4.4 Strengths and limitations

The strengths of the study should be acknowledged. First, a meta-analysis involving prospective cohort studies with long follow-up periods and large sample sizes was conducted, which enabled us to quantitatively evaluate the relationship between blood UA levels and cognitive impairment. Second, we included studies with fully adjusted models to decrease confounding bias. Third, a dose-response analysis was conducted to explore the potential nonlinear relations.
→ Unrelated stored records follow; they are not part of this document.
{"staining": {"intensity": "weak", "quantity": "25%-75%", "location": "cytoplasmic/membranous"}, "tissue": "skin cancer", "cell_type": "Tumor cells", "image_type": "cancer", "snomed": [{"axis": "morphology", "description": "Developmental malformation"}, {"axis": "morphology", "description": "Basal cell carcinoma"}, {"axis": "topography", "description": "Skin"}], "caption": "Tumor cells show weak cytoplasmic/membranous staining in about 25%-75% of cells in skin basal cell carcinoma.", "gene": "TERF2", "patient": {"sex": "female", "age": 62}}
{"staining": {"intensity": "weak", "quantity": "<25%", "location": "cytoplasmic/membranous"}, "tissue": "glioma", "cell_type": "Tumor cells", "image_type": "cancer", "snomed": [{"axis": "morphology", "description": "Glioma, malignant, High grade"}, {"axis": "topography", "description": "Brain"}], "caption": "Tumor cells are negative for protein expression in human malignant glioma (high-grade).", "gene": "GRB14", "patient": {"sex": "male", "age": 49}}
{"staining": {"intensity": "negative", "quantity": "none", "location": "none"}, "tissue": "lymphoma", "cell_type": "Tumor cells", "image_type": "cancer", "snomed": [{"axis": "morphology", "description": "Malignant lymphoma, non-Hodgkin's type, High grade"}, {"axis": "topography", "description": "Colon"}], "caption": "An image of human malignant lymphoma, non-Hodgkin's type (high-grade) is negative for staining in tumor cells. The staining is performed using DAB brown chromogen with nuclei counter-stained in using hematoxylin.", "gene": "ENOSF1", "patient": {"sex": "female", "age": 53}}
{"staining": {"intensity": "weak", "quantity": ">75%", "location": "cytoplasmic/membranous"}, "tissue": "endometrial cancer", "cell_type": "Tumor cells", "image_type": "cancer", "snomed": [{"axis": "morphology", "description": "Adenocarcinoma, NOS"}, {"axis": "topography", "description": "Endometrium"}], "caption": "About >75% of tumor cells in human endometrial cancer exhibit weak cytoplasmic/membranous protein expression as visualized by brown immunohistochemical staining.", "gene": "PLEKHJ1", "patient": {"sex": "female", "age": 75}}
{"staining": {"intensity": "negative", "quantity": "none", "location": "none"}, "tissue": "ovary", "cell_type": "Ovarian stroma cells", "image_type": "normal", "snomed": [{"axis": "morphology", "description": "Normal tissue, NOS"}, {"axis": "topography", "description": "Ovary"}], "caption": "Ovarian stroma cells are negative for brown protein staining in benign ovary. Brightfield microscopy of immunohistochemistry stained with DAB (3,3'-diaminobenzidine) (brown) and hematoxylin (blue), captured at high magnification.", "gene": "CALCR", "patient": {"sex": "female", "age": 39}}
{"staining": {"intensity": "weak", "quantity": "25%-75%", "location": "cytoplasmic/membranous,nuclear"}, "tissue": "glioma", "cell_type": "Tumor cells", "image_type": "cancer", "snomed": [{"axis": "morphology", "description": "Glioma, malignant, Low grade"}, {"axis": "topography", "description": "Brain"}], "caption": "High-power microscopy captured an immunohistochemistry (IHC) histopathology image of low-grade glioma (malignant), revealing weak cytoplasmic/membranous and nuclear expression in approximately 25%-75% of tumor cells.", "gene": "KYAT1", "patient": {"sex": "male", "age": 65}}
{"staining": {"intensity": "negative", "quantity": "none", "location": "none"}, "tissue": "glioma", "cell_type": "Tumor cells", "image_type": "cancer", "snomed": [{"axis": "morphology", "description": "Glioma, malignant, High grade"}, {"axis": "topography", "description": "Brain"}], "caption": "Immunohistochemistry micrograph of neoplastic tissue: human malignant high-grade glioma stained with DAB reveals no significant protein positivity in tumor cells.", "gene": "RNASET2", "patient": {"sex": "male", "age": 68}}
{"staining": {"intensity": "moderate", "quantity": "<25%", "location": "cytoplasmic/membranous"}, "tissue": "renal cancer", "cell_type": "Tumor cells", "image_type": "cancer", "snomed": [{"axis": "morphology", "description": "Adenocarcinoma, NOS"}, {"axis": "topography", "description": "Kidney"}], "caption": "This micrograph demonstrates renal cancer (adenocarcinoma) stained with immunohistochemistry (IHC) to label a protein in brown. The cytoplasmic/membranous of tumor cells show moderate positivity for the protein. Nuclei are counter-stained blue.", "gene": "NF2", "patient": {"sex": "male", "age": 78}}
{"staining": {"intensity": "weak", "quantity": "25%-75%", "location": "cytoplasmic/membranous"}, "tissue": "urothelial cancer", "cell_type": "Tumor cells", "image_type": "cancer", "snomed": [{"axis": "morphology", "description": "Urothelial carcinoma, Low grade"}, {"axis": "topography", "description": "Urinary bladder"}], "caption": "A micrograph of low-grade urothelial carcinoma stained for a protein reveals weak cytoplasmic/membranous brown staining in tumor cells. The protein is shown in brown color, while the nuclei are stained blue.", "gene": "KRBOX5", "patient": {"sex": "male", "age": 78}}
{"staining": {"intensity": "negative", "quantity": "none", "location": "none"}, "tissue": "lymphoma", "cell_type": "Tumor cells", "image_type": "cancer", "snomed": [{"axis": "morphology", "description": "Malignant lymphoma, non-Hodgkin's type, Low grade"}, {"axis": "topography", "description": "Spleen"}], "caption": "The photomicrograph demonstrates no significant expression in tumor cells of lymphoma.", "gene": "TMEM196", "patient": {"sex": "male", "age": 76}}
Our findings also need to be interpreted by considering several limitations. First, causality cannot be established, owing to the natural defection of observational studies. Second, although we brought the fully adjusted models into the analysis, the residual confounders cannot be completely ignored. Third, most of the studies provided baseline blood UA levels. However, the concentration of blood UA may change during the long follow-up time. Further reports with repeated blood UA levels are warranted. Lastly, the significant relationship observed in the subgroup analyses should be explained carefully and verified in future studies.

5 Conclusion

We found that cognitive impairment did not appear to be correlated with blood UA levels. Higher blood UA levels are related to a decline in cognitive impairment in males. A larger sample size, longer follow-up time and dynamic observation of blood UA levels are needed to confirm these findings. Future directions: 1) Studies should be conducted in hyperuricemia, normal UA levels and hypouricemia populations separately to better quantify the effect of UA levels on cognitive function and to provide guidelines for the management of UA in different populations; 2) To Investigate the effects of UA on different cognitive domains; 3) Large prospective cohort studies with long-term follow-up should be conducted in order to eliminate as much as possible the effects of residual confounders such as dietary patterns, nutritional status and survival data.


We would like to thank the researchers who conducted the original studies included in this meta-analysis.